Если у нас получится избежать симптомов старости и оставаться здоровыми до ста двадцати лет, как предлагает профессор Дэвид Синклер, тогда мы неизбежно столкнёмся с непростым вопросом долголетия. И продолжать его игнорировать — настоящее безумие. Являясь обществом, нам следует найти приемлемую форму ухаживания за пожилыми жителями и даже помочь им умереть, если сами этого пожелают. Предсмертное сопровождение человека должно стать реально осуществимым на практике вариантом в любой точке мира, а не только в нескольких продвинутых в научном плане областях планеты Земля. Достойная смерть — право человека, но закон и медицинские учреждения часто вынуждают нас жить так, что о достоинстве не может быть и речи. Как предположительно сказал Авраам Линкольн, для вас важно не то, сколько лет в вашей жизни, а сколько жизни в ваших годах.

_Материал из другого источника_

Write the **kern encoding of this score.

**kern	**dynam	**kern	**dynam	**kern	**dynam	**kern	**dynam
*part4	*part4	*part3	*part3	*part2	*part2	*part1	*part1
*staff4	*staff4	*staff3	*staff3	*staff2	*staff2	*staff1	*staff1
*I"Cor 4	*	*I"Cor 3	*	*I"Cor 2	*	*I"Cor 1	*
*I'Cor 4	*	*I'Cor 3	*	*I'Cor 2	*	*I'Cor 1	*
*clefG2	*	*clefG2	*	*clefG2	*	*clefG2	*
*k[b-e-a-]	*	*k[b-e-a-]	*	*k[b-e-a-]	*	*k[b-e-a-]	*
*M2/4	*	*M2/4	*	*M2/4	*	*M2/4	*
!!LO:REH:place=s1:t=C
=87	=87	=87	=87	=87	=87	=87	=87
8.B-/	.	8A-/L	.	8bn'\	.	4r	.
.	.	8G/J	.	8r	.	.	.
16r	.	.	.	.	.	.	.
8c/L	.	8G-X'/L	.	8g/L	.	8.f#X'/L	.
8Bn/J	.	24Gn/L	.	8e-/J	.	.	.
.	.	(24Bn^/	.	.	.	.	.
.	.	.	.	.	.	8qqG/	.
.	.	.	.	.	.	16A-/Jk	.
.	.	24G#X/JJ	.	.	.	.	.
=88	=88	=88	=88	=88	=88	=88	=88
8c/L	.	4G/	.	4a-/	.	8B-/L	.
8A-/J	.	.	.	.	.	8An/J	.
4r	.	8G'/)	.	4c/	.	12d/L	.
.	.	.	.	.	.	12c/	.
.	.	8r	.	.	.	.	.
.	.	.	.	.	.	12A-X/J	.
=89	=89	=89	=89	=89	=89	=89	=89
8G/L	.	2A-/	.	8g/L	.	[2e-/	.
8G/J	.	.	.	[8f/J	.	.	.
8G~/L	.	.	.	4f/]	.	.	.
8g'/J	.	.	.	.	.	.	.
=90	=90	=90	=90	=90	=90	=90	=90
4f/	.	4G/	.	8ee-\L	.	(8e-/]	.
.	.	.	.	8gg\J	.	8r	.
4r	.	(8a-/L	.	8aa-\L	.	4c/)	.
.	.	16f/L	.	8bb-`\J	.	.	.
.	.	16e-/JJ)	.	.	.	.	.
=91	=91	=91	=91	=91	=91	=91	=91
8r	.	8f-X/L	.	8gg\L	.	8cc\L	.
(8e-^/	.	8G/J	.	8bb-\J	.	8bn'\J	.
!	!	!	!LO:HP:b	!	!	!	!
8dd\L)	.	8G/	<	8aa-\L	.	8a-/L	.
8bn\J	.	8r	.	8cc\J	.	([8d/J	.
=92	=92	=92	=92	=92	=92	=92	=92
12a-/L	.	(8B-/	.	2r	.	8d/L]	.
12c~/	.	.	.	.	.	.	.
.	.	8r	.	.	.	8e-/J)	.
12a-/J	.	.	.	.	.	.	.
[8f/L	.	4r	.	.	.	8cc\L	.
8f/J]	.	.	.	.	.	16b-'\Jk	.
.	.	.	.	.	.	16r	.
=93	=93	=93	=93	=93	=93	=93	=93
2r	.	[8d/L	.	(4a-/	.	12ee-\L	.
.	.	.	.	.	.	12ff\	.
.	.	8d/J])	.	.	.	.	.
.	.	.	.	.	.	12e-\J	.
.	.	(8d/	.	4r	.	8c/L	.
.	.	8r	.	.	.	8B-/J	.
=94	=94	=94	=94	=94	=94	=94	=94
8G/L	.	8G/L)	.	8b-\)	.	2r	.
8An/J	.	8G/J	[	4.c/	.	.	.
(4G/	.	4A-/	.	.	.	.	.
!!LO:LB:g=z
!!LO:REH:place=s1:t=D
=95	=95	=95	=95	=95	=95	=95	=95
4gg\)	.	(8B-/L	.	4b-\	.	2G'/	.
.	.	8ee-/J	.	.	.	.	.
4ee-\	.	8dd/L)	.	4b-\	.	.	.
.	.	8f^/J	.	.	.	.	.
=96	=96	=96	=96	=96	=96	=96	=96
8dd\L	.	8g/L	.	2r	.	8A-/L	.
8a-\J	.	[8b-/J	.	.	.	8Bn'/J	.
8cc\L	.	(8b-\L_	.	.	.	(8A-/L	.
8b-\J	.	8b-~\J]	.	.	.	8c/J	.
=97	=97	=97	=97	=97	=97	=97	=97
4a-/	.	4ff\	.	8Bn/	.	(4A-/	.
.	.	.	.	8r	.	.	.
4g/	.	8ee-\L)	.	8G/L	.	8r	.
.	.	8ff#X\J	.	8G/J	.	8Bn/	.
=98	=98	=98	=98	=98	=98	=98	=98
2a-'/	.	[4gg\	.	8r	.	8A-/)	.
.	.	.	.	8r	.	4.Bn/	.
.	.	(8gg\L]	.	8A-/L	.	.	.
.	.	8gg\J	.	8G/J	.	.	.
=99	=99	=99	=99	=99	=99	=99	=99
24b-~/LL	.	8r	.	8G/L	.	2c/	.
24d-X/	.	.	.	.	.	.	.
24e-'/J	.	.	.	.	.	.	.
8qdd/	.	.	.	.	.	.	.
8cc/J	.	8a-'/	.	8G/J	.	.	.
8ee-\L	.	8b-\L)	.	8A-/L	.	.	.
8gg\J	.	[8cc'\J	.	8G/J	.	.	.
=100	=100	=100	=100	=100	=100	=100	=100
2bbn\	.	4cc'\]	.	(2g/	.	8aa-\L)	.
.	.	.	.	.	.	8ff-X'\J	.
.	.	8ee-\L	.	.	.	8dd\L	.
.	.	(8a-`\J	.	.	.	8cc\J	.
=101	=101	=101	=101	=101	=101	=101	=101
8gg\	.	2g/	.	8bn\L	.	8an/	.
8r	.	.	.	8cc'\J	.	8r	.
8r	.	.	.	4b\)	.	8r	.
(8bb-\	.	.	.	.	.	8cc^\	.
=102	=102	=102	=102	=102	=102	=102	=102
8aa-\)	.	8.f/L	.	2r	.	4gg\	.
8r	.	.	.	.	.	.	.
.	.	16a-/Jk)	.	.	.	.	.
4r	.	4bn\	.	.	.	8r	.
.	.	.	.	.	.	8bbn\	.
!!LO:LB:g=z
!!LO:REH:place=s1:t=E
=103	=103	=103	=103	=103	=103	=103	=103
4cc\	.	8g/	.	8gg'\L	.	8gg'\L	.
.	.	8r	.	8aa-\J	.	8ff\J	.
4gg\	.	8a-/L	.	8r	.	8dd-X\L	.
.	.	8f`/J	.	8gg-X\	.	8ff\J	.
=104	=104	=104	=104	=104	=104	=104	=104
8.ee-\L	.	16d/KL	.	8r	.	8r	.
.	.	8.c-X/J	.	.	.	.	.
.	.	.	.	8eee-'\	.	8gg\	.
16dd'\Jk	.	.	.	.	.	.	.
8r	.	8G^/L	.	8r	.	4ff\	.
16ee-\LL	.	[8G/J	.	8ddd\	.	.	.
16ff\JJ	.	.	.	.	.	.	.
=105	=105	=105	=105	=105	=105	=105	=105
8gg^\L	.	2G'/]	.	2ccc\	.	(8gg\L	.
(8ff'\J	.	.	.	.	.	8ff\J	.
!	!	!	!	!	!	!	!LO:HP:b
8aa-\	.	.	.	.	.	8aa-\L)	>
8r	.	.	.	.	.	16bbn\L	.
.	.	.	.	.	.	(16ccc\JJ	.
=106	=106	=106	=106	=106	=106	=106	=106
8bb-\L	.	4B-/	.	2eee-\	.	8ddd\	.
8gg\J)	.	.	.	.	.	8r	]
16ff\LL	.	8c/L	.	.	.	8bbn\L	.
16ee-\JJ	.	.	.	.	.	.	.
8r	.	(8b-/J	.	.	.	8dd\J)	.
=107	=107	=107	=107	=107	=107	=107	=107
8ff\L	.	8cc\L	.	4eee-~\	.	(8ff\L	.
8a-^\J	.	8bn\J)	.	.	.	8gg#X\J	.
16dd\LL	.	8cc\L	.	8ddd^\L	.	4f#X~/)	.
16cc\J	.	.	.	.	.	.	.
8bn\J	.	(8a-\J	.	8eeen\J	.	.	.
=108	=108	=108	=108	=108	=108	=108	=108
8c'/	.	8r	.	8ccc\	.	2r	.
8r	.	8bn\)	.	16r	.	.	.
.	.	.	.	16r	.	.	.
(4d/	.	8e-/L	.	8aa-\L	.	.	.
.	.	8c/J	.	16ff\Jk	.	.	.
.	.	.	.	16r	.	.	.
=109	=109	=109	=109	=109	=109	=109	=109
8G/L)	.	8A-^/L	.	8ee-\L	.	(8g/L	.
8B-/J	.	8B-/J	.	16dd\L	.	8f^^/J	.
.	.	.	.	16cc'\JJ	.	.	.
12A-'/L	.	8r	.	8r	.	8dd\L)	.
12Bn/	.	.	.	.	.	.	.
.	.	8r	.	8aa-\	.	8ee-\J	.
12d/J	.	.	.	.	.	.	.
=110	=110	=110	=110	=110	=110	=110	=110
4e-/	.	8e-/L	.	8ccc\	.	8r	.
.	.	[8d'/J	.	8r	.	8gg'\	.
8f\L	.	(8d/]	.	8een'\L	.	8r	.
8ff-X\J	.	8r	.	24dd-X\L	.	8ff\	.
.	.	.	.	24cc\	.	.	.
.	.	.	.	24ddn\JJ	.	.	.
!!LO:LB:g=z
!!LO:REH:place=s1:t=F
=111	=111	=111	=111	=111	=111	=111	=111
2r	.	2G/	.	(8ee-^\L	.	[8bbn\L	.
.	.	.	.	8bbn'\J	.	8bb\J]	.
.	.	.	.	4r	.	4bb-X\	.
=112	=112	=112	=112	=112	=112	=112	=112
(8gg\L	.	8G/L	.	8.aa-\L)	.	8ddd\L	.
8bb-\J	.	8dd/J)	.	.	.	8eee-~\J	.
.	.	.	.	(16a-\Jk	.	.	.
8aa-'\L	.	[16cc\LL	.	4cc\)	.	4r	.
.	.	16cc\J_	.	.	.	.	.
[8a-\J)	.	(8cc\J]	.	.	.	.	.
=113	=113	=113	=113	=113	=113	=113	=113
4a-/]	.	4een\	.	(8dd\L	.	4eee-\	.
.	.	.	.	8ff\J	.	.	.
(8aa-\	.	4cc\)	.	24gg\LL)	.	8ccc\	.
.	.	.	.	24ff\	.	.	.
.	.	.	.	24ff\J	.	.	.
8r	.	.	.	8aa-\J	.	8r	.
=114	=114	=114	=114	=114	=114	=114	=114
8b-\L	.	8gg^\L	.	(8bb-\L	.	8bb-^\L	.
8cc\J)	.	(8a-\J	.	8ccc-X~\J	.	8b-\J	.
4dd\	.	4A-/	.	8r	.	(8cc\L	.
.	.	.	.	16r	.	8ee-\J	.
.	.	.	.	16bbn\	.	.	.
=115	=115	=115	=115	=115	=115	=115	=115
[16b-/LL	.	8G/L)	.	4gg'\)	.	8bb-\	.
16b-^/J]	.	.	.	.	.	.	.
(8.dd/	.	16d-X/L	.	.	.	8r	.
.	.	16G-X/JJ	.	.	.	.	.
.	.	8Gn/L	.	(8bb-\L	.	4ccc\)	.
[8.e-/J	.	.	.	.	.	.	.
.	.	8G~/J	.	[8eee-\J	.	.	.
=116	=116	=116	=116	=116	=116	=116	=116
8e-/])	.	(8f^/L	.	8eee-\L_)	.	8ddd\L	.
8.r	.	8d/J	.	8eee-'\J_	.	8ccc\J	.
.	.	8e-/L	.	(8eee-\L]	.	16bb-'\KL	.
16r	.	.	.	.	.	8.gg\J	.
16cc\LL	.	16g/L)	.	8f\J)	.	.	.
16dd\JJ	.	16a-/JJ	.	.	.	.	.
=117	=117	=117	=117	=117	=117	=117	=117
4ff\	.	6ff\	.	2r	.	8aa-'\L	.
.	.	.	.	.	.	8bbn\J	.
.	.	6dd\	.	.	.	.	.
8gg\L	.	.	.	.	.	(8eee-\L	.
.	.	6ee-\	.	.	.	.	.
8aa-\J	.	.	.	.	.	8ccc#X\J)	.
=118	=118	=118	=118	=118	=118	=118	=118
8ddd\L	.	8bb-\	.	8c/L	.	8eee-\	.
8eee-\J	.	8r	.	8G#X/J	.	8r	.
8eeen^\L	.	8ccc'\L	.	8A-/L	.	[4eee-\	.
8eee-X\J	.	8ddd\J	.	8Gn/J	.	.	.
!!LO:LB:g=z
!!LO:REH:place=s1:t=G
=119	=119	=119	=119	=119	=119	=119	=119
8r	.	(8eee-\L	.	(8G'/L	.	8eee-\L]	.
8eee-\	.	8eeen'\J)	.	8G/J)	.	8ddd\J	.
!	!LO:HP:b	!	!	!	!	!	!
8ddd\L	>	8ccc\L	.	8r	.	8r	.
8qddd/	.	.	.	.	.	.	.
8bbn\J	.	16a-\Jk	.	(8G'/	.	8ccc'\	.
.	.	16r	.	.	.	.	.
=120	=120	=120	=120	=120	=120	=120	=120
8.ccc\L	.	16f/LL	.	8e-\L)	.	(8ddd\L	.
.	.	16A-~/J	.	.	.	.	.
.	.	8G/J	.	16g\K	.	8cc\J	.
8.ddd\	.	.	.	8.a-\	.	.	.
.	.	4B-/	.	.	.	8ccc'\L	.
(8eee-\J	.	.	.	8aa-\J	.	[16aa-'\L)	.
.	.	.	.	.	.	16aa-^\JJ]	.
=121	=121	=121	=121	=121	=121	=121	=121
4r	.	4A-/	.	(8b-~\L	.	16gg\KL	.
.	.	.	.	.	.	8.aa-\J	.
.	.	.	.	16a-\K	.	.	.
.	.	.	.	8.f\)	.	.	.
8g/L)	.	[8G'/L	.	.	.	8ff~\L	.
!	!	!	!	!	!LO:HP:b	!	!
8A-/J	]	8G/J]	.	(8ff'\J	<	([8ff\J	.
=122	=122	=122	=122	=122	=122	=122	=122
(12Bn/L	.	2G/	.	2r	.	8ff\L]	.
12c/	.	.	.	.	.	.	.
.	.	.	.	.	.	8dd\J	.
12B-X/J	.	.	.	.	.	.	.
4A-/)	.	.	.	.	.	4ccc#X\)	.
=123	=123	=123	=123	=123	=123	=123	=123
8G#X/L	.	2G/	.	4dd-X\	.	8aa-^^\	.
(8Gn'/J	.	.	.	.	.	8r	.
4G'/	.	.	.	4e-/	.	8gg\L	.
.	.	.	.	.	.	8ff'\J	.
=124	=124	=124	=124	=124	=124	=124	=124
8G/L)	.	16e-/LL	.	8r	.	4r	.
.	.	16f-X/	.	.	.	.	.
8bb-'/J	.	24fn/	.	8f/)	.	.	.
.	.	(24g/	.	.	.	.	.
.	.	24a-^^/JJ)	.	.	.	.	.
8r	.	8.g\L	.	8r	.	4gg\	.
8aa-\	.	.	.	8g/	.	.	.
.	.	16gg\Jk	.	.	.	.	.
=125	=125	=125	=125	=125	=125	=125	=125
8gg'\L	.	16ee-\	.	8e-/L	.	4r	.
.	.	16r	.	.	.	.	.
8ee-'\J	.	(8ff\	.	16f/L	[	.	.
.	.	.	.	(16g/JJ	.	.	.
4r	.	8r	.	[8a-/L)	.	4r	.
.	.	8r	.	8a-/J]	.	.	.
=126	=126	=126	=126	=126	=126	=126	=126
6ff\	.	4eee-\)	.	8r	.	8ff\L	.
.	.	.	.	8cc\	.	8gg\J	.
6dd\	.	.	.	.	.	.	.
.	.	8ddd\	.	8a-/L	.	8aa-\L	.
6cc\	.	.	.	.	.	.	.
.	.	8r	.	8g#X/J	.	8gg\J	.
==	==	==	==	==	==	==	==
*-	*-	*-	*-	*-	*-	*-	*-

С одним моим другом, который в восемьдесят пять лет до сих пор соблазняет женщин, как и занимался этим всю жизнь, мы договорились вместе покончить жизнь самоубийством, когда нам покажется, что наступил подходящий момент. Тогда он направит свой небольшой самолёт или латунного комара до самого горизонта, насколько в нём хватит топлива, а после мы погрузимся в Тихий океан. Чистый финал жизненного пути, избавляющий семью от похоронных хлопот. К сожалению, пару лет назад у друга истёк срок лицензии пилота, продлить его он не смог, и комара пришлось продать. Теперь друг подумывает приобрести мотоцикл. Да, я себе желаю лёгкой быстрой смерти, потому что я не Ольга Мюррей, и у меня никогда не будет собственной деревни, полной любящих людей и заботящихся обо мне до последнего дня жизни.
И, кстати, замечу, что по мере снижения и рождаемости населения, и его старения в Соединённых Штатах и Европе, иммигрантов следует приветствовать с распростёртыми объятиями. Это всегда молодые люди — старики не эмигрируют — и своей работой они оказывают поддержку пенсионерам. В дополнение, следуя традиции, женщины-иммигранты заботятся о детях и стариках. Из них получаются самые терпеливые и любящие няни для тех, кого мы любим больше всего на свете.
Пожилые граждане далеко не в приоритете, от них сплошные неудобства. Правительство не выделяет им средства в достаточном объёме; система здравоохранения несправедлива и неадекватна; и в большинстве случаев место жительства стариков на задворках, чтобы общество их практически не видело. Страна обязана поддерживать людей, которые вносили вклад в развитие основного населения в течение сорока-пятидесяти лет, но такого не наблюдается, если только речь не идёт о какой-то исключительно цивилизованной стране, одной из тех, где нам всем так хотелось бы жить. Страшный удел большинства пожилых людей — окончить свои дни, будучи зависимыми, нищими и отвергнутыми обществом.